Posted by Cody Fenwick
on Wednesday, May 07, 2014
My co-blogger Sean King recently wrote an excellent post explaining “the overhead myth”. His essential point was this: if you have good reason to think a charity is highly effective at achieving good and worthwhile ends, then it is not important what percentage of its budget goes to overhead costs. For a longer form of this argument, Dan Pallotta gave this speech at a TED conference last year:
I couldn’t agree more. But this point is sometimes difficult for people to understand. Something feels wrong about a sizable portion of a charity’s budget going to the people who work for the charity, rather than to those who are most in need. This intuition might persist even if we agree that the charity produces very positive results.
It might just be that we doubt that charities will be effective if a lot of their money goes to administrative costs. But surely this is wrong. Effective managers, administrative assistants, accountants, and consultants can all obviously contribute enormous value to organizations, whether or not that firm is a charity. To get significant value out of these people requires spending money. Why else would all these positions exist in the commercial sector as well, if they weren’t worth the money?

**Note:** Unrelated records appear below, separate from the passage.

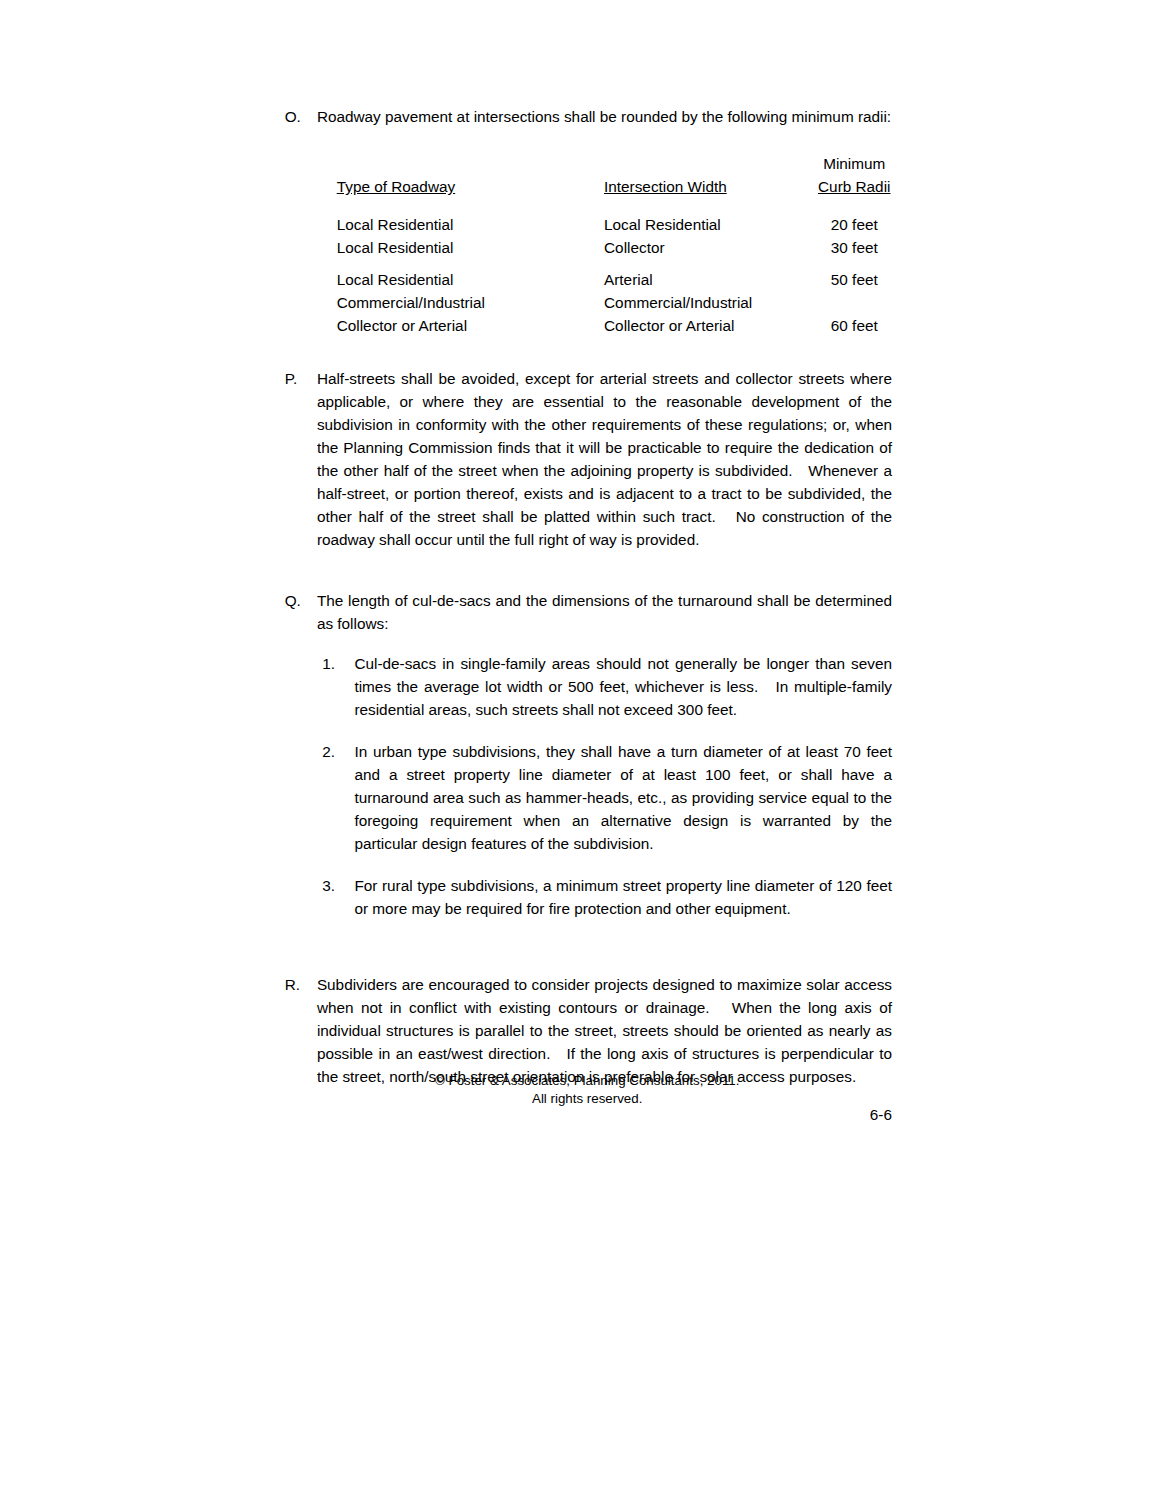O.
Roadway pavement at intersections shall be rounded by the following minimum radii:
| | | Minimum |
| Type of Roadway | Intersection Width | Curb Radii |
| Local Residential | Local Residential | 20 feet |
| Local Residential | Collector | 30 feet |
| Local Residential | Arterial | 50 feet |
| Commercial/Industrial | Commercial/Industrial | |
| Collector or Arterial | Collector or Arterial | 60 feet |
P.
Half-streets shall be avoided, except for arterial streets and collector streets where applicable, or where they are essential to the reasonable development of the subdivision in conformity with the other requirements of these regulations; or, when the Planning Commission finds that it will be practicable to require the dedication of the other half of the street when the adjoining property is subdivided. Whenever a half-street, or portion thereof, exists and is adjacent to a tract to be subdivided, the other half of the street shall be platted within such tract. No construction of the roadway shall occur until the full right of way is provided.
Q.
The length of cul-de-sacs and the dimensions of the turnaround shall be determined as follows:
Cul-de-sacs in single-family areas should not generally be longer than seven times the average lot width or 500 feet, whichever is less. In multiple-family residential areas, such streets shall not exceed 300 feet.
In urban type subdivisions, they shall have a turn diameter of at least 70 feet and a street property line diameter of at least 100 feet, or shall have a turnaround area such as hammer-heads, etc., as providing service equal to the foregoing requirement when an alternative design is warranted by the particular design features of the subdivision.
For rural type subdivisions, a minimum street property line diameter of 120 feet or more may be required for fire protection and other equipment.
R.
Subdividers are encouraged to consider projects designed to maximize solar access when not in conflict with existing contours or drainage. When the long axis of individual structures is parallel to the street, streets should be oriented as nearly as possible in an east/west direction. If the long axis of structures is perpendicular to the street, north/south street orientation is preferable for solar access purposes.
© Foster & Associates, Planning Consultants, 2011.
All rights reserved.
6-6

There have, of course, been some pretty outrageous scandals regarding the finances of certain charities. Tampa Bay Times and the Center For Investigative Reporting compiled a list of 50 of “America’s Worst Charities”, many of which spend less than 5% of their funds on direct aid. Surely the marginal dollar given to these charities is not doing much good. But we only get these kinds of charities because people don’t demand that charities demonstrate their effectiveness.
If we do believe a charity is effective, we might still be concerned if its CEO is making (say) $100,000 a year or more. As Sean pointed out though, asking charities to keep these salaries down risks losing out on the valuable contributions of talented professionals who can make the difference between a charity’s success and failure.
Oxfam delivering aid in Somalia. Photo Credit: Alun McDonald/Oxfam
Consider Oxfam, one of the charities recommended on The Life You Can Save. Last year, the CEO of Oxfam UK received a salary of £119,560 (just over US$200,000). Though many people objected to compensation of this size for a charity CEO, Oxfam is nevertheless regarded as one of the most effective of the larger charities. And in the context of a £360 million organization, the CEO’s salary is hardly exorbitant, especially if her contributions have a significant impact on the size of total donations.
But we can still justly argue that even if the CEO is worth spending an extensive amount of money on (because of the marginal value they add to the charity), they shouldn’t be demanding so much in salary. They could easily live on less than US$200,000 or US$100,000 a year, and the charity would be better off if it could pay them less.
This criticism, however, does not exclusively apply to wealthy charity executives. Many wealthy individuals could live happily on significantly less than the salary they earn, and many charities could put their money to better uses. These criticisms apply equally to all of us who spend much more money on ourselves than we really need.
So while we should be critical of those who hoard excessive amounts of money, we needn’t be especially critical if those people happen to work for effective charities. And our personal judgments about the individuals who run charities should not be our primary concern when we choose where to donate. Our primary concern should be for those we seek to help, and we help them best by choosing effective charities.